* Directive
Would you give the entries again word for word, with no pictures in the copy?

START Entries shown

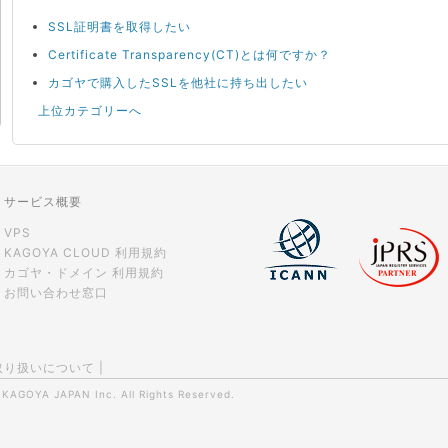
SSL証明書を取得したい
Certificate Transparency(CT)とは何ですか？
カゴヤで購入したSSLを他社に持ち出したい
上位カテゴリーへ
サービス概要
VPS
KAGOYA CLOUD 利用規約
カゴヤ・ドメイン 利用規約
お問い合わせ窓口
取り扱いについて
|
0
KAGOYA JAPAN Inc.
All Rights Reserved.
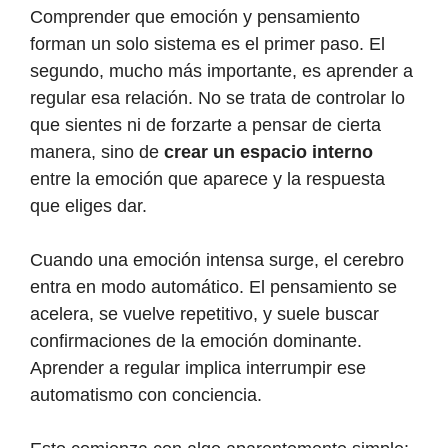
Comprender que emoción y pensamiento
forman un solo sistema es el primer paso. El
segundo, mucho más importante, es aprender a
regular esa relación. No se trata de controlar lo
que sientes ni de forzarte a pensar de cierta
manera, sino de
crear un espacio interno
entre la emoción que aparece y la respuesta
que eliges dar.
Cuando una emoción intensa surge, el cerebro
entra en modo automático. El pensamiento se
acelera, se vuelve repetitivo, y suele buscar
confirmaciones de la emoción dominante.
Aprender a regular implica interrumpir ese
automatismo con conciencia.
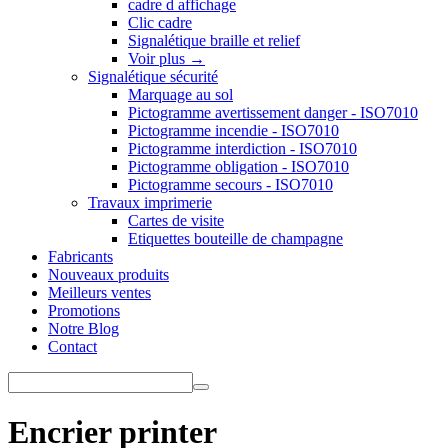
cadre d affichage
Clic cadre
Signalétique braille et relief
Voir plus
→
Signalétique sécurité
Marquage au sol
Pictogramme avertissement danger - ISO7010
Pictogramme incendie - ISO7010
Pictogramme interdiction - ISO7010
Pictogramme obligation - ISO7010
Pictogramme secours - ISO7010
Travaux imprimerie
Cartes de visite
Etiquettes bouteille de champagne
Fabricants
Nouveaux produits
Meilleurs ventes
Promotions
Notre Blog
Contact
Encrier printer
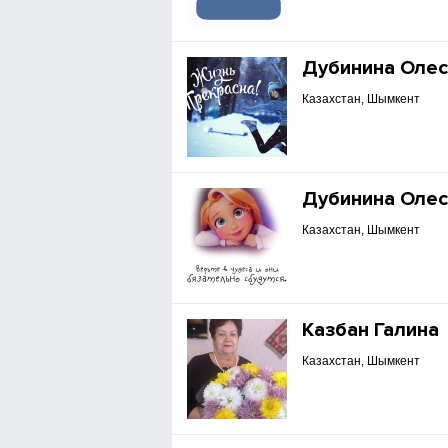
Дубинина Олес
Казахстан, Шымкент
Дубинина Олес
Казахстан, Шымкент
Казбан Галина
Казахстан, Шымкент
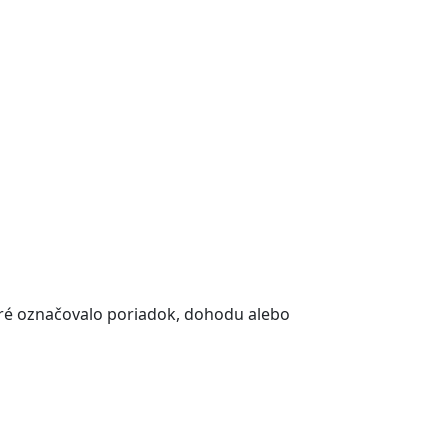
ré označovalo poriadok, dohodu alebo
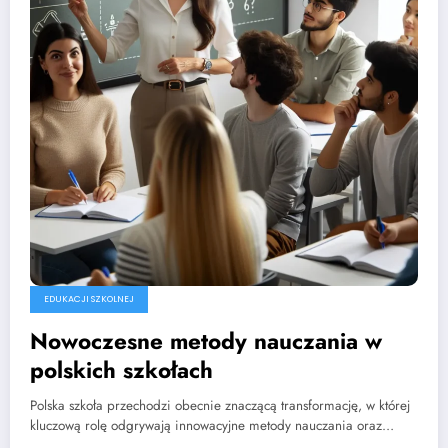
EDUKACJI SZKOLNEJ
Nowoczesne metody nauczania w
polskich szkołach
Polska szkoła przechodzi obecnie znaczącą transformację, w której
kluczową rolę odgrywają innowacyjne metody nauczania oraz…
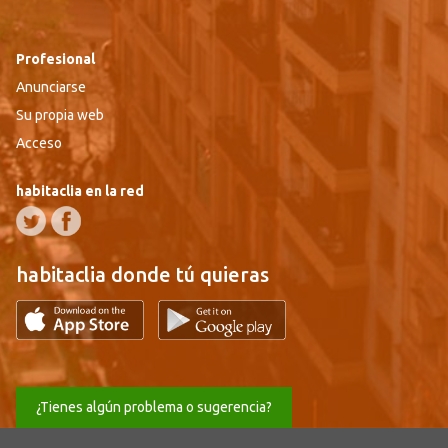
Profesional
Anunciarse
Su propia web
Acceso
habitaclia en la red
habitaclia donde tú quieras
¿Tienes algún problema o sugerencia?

END Entries shown

* Answer space
SSL証明書を取得したい
Certificate Transparency(CT)とは何ですか？
カゴヤで購入したSSLを他社に持ち出したい
上位カテゴリーへ
サービス概要
VPS
KAGOYA CLOUD 利用規約
カゴヤ・ドメイン 利用規約
お問い合わせ窓口
取り扱いについて
|
0
KAGOYA JAPAN Inc.
All Rights Reserved.
Comprender que emoción y pensamiento
forman un solo sistema es el primer paso. El
segundo, mucho más importante, es aprender a
regular esa relación. No se trata de controlar lo
que sientes ni de forzarte a pensar de cierta
manera, sino de
crear un espacio interno
entre la emoción que aparece y la respuesta
que eliges dar.
Cuando una emoción intensa surge, el cerebro
entra en modo automático. El pensamiento se
acelera, se vuelve repetitivo, y suele buscar
confirmaciones de la emoción dominante.
Aprender a regular implica interrumpir ese
automatismo con conciencia.
cadre d affichage
Clic cadre
Signalétique braille et relief
Voir plus
→
Signalétique sécurité
Marquage au sol
Pictogramme avertissement danger - ISO7010
Pictogramme incendie - ISO7010
Pictogramme interdiction - ISO7010
Pictogramme obligation - ISO7010
Pictogramme secours - ISO7010
Travaux imprimerie
Cartes de visite
Etiquettes bouteille de champagne
Fabricants
Nouveaux produits
Meilleurs ventes
Promotions
Notre Blog
Contact
Encrier printer
Дубинина Олес
Казахстан, Шымкент
Дубинина Олес
Казахстан, Шымкент
Казбан Галина
Казахстан, Шымкент
ré označovalo poriadok, dohodu alebo
EDUKACJI SZKOLNEJ
Nowoczesne metody nauczania w
polskich szkołach
Polska szkoła przechodzi obecnie znaczącą transformację, w której
kluczową rolę odgrywają innowacyjne metody nauczania oraz…
Profesional
Anunciarse
Su propia web
Acceso
habitaclia en la red
habitaclia donde tú quieras
¿Tienes algún problema o sugerencia?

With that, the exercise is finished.